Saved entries
=====
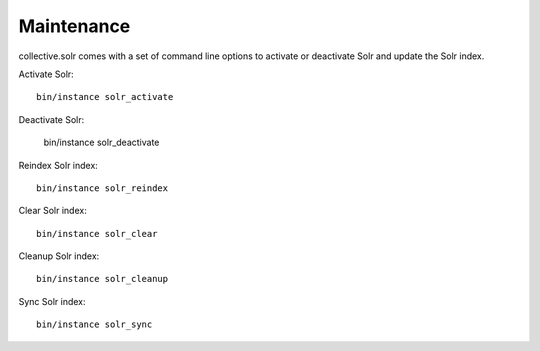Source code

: Maintenance
***********

collective.solr comes with a set of command line options to activate or deactivate Solr and update the Solr index.

Activate Solr::

    bin/instance solr_activate

Deactivate Solr:

    bin/instance solr_deactivate

Reindex Solr index::

    bin/instance solr_reindex

Clear Solr index::

    bin/instance solr_clear

Cleanup Solr index::

    bin/instance solr_cleanup

Sync Solr index::

    bin/instance solr_sync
=====
- Work to be completed -
Without copying any picture, repeat all of the entries exactly.

- Exercise solution -
Source code

: Maintenance
***********

collective.solr comes with a set of command line options to activate or deactivate Solr and update the Solr index.

Activate Solr::

    bin/instance solr_activate

Deactivate Solr:

    bin/instance solr_deactivate

Reindex Solr index::

    bin/instance solr_reindex

Clear Solr index::

    bin/instance solr_clear

Cleanup Solr index::

    bin/instance solr_cleanup

Sync Solr index::

    bin/instance solr_sync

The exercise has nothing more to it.